Google employee quits over 'retaliation' by tech giant against 'pro-Palestine voices'

Google employee quits over 'retaliation' by tech giant against 'pro-Palestine voices'
3 min read
31 August, 2022
The Google employee had called out the tech giant for a billion-dollar deal with the Israeli government.
Google has been accused of silencing pro-Palestine voices [Getty]

A Google employee who slammed the tech giant's $1.2 billion deal with the Israeli government has quit her lucrative job, after the company "retaliated" against her over her pro-Palestine campaigning.

Ariel Koren, product manager at Google for Education, told colleagues she was quitting the company at the end of the week over the alleged targeting of her activism against Israeli human rights abuses.

Koren campaigned against a $1.2 billion agreement between Google and Amazon to provide artificial intelligence tools and other services to the Israeli government over the country's human rights abuses. The deal sparked internal outrage within the company, according to reports.

Koren spent a year lobbying executives and speaking to the media about the deal, in the hope Google bosses would reconsider.

She was then given three weeks' notice to relocate to Brazil or lose her job, although the branch ultimately allowed her to work remotely.

On Twitter, Koren announced she was leaving the company after seven years of employment: "I am leaving @Google this week due to retaliation & hostility against workers who speak out. Google moved my role overseas immediately after I opposed its $1B AI/surveillance contracts with Israel. And this is far from an isolated instance."

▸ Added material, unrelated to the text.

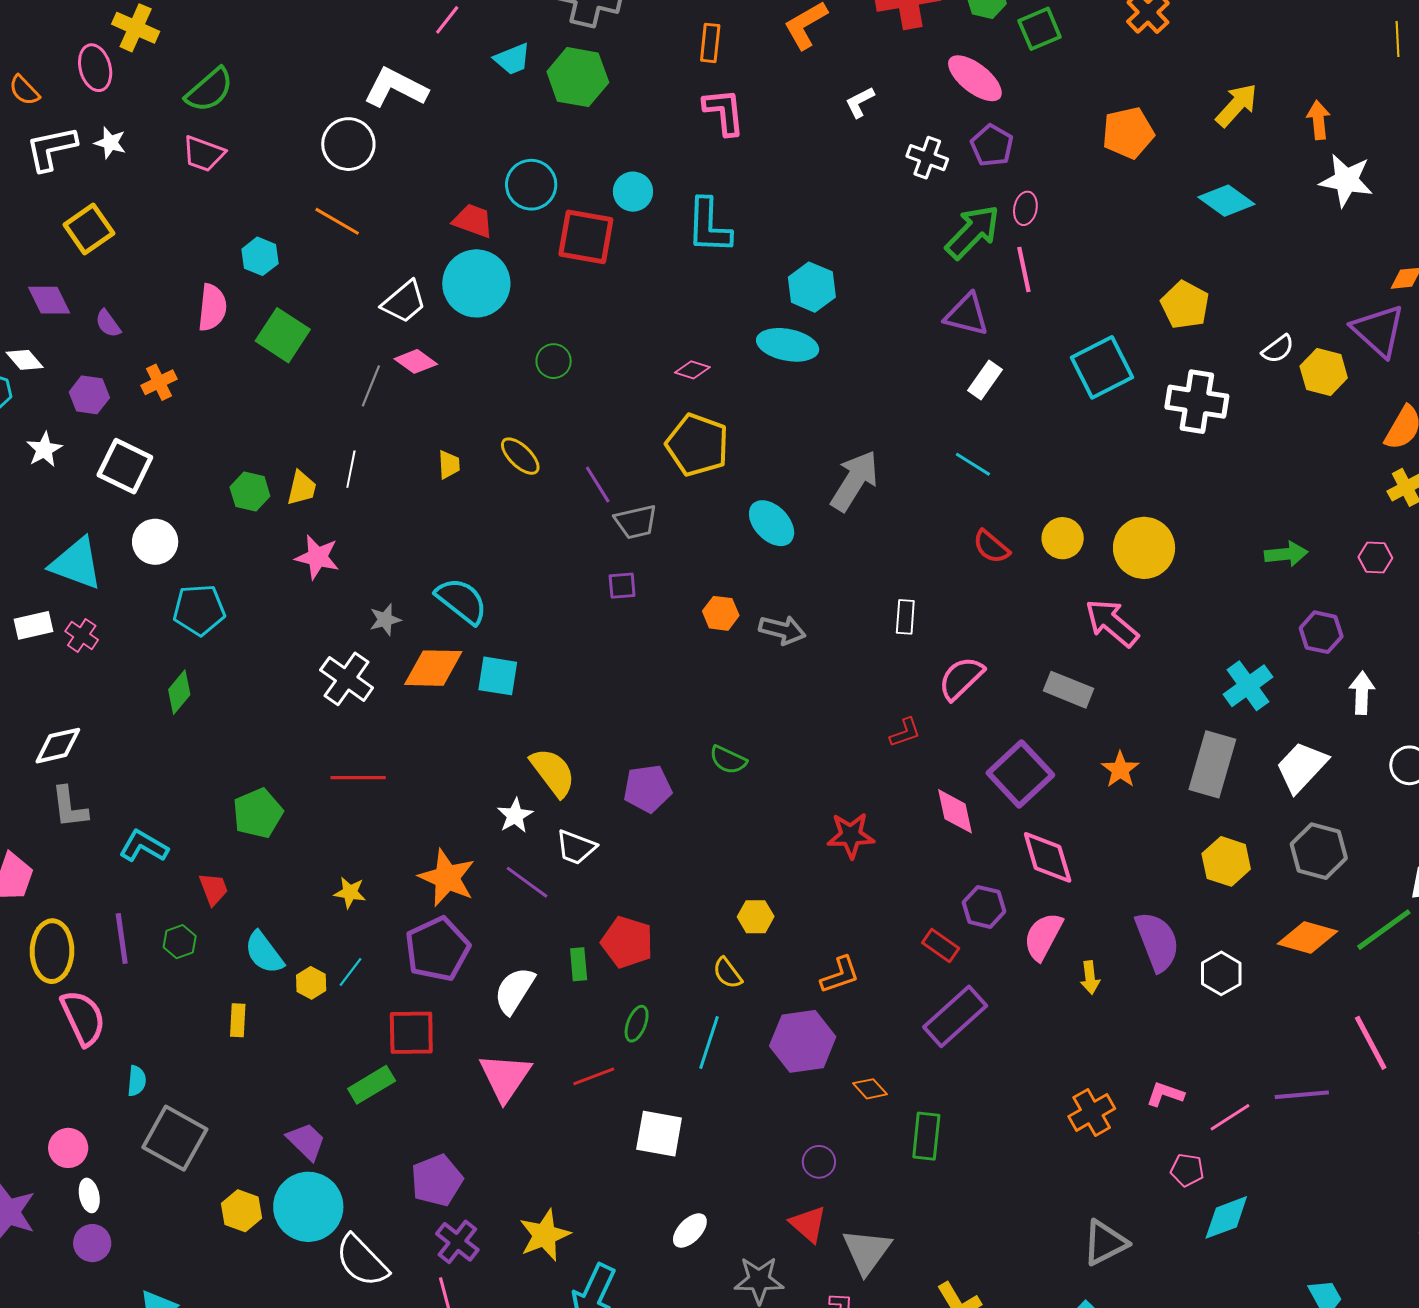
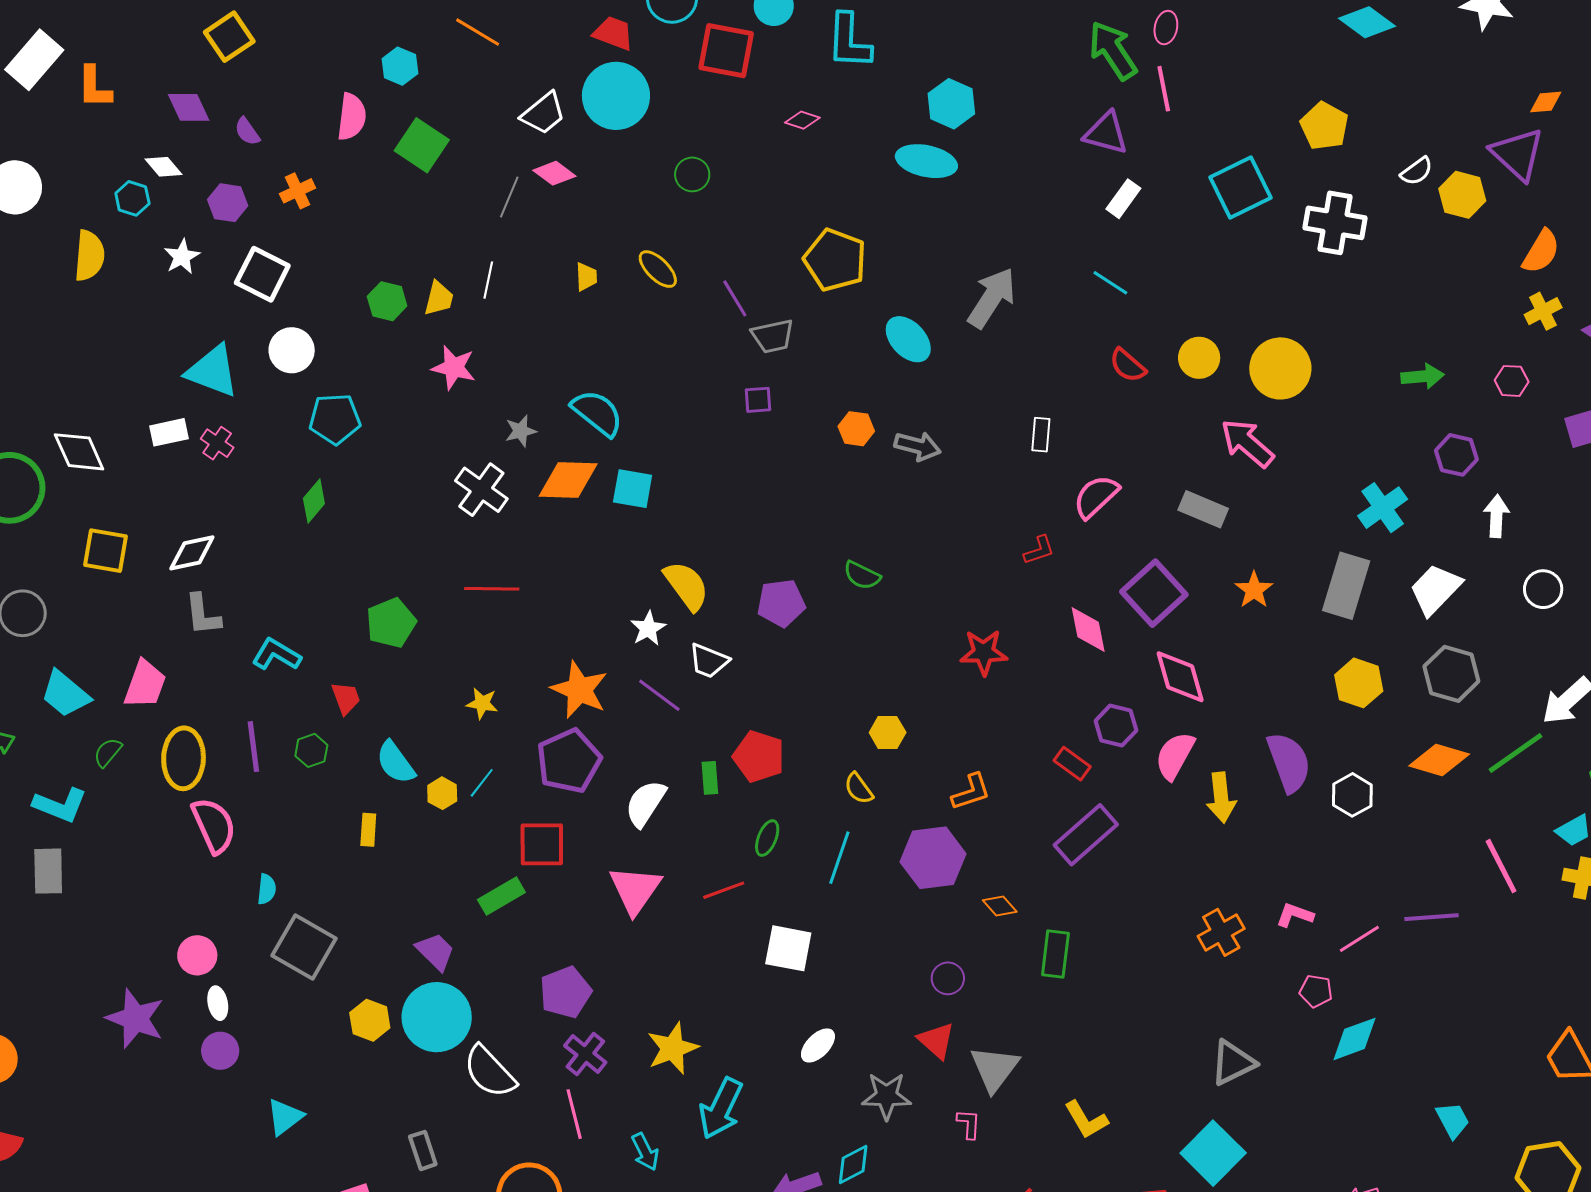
green arrow: (973, 232) -> (1113, 50), turned -78
pink diamond: (692, 370) -> (802, 120), moved
yellow arrow: (1090, 978) -> (1221, 797), size x1.5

While Google and the National Labor Relations Board found no wrongdoing by the company, Koren has claimed this move was retaliation for her pro-Palestine campaigning.

"Google systematically silences Palestinian, Jewish, Arab and Muslim voices concerned about Google's complicity in violations of Palestinian human rights - to the point of formally retaliating against workers and creating an environment of fear," Koren wrote when announcing her resignation, The New York Times reported. Google denied the claims of retaliation.

As Koren announced her resignation, 15 Google employees complained, 13 of them anonymously fearing retaliation, via videos on YouTube about the company's relations with Israel.

They also said Google was censoring pro-Palestine voices and criticised their treatment of Palestinians. One example given was that the company moderates and sometimes censors pro-Palestine comments but takes no such action for pro-Israel ones.

"Project Nimbus [the name of Google's operations for the Israeli government] makes me feel like I am making my living off my family’s oppression," one of the workers said in the video.

Another worker was accused by a colleague of anti-semitism after identifying as a Palestinian-American.

Koren, who is Jewish, also condemned Jewglers, an internal group which represents Jewish Google workers, alleging it targets and silences pro-Palestine voices such as hers.

"In practice, this group is systemically functioning as an outlet to drive forward right-wing ideologies under the guise of promoting diversity," she wrote.

Google has fired other workers over the views, including Timnit Gebru and Margaret Mitchell who had criticised the company's artificial intelligence technology.

When approached, Google pointed The New York Times to past statements saying the company does not retaliate against employees.